## Data rows
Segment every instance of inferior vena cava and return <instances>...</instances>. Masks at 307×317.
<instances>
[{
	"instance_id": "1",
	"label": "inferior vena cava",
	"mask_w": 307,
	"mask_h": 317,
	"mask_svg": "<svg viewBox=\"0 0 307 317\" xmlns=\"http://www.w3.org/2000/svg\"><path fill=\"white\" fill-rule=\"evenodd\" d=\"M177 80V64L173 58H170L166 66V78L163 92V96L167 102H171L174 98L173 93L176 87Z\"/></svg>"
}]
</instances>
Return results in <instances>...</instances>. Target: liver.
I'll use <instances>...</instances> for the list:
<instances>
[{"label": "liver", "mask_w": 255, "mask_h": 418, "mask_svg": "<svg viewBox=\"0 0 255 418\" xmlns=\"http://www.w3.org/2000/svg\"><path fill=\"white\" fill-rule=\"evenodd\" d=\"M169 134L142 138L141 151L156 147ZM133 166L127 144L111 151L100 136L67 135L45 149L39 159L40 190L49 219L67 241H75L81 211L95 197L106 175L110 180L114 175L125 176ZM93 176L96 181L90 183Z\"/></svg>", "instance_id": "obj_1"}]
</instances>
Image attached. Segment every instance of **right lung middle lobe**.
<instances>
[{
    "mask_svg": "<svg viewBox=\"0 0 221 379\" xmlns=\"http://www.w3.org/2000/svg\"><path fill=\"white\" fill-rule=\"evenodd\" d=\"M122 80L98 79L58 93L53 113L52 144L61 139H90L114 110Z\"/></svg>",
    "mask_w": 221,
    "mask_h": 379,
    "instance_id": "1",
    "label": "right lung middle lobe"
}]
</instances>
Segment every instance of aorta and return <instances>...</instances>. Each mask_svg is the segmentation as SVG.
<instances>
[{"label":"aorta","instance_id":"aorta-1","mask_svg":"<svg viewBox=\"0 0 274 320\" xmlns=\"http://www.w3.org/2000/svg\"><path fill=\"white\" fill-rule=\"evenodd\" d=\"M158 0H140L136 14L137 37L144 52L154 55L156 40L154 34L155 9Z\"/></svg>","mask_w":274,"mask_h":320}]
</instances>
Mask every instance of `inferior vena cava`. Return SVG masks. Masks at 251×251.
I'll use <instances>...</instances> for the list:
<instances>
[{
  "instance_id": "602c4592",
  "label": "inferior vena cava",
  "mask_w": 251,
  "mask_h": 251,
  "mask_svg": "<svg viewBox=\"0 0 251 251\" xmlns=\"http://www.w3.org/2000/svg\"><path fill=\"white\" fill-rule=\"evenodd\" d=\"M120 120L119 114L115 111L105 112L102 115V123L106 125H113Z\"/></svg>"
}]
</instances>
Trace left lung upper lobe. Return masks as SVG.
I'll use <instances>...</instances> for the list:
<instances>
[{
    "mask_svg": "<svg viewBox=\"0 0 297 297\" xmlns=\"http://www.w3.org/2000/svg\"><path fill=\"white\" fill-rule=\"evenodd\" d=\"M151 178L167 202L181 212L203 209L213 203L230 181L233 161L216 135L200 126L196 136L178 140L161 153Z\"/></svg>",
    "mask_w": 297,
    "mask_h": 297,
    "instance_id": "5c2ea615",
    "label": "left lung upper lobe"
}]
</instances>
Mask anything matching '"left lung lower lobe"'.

## Exercise instructions
Transcribe the records without any change, starting at the line that contains "Segment every instance of aorta" and continuing through the last line of the records, with both of those lines included.

## Completed task
Segment every instance of aorta and return <instances>...</instances>. Each mask_svg is the segmentation as SVG.
<instances>
[{"label":"aorta","instance_id":"aorta-1","mask_svg":"<svg viewBox=\"0 0 274 320\" xmlns=\"http://www.w3.org/2000/svg\"><path fill=\"white\" fill-rule=\"evenodd\" d=\"M158 0H140L136 14L137 37L144 52L154 55L156 40L154 34L155 9Z\"/></svg>","mask_w":274,"mask_h":320}]
</instances>
Mask every instance of `inferior vena cava`. Return SVG masks. Masks at 251×251.
I'll use <instances>...</instances> for the list:
<instances>
[{
  "instance_id": "602c4592",
  "label": "inferior vena cava",
  "mask_w": 251,
  "mask_h": 251,
  "mask_svg": "<svg viewBox=\"0 0 251 251\" xmlns=\"http://www.w3.org/2000/svg\"><path fill=\"white\" fill-rule=\"evenodd\" d=\"M120 120L119 114L115 111L105 112L102 115V123L106 125H113Z\"/></svg>"
}]
</instances>
Trace left lung upper lobe. Return masks as SVG.
I'll use <instances>...</instances> for the list:
<instances>
[{
    "mask_svg": "<svg viewBox=\"0 0 297 297\" xmlns=\"http://www.w3.org/2000/svg\"><path fill=\"white\" fill-rule=\"evenodd\" d=\"M151 178L167 202L181 212L203 209L213 203L230 181L233 161L216 135L200 126L196 136L178 140L161 153Z\"/></svg>",
    "mask_w": 297,
    "mask_h": 297,
    "instance_id": "5c2ea615",
    "label": "left lung upper lobe"
}]
</instances>
Mask anything matching '"left lung lower lobe"'.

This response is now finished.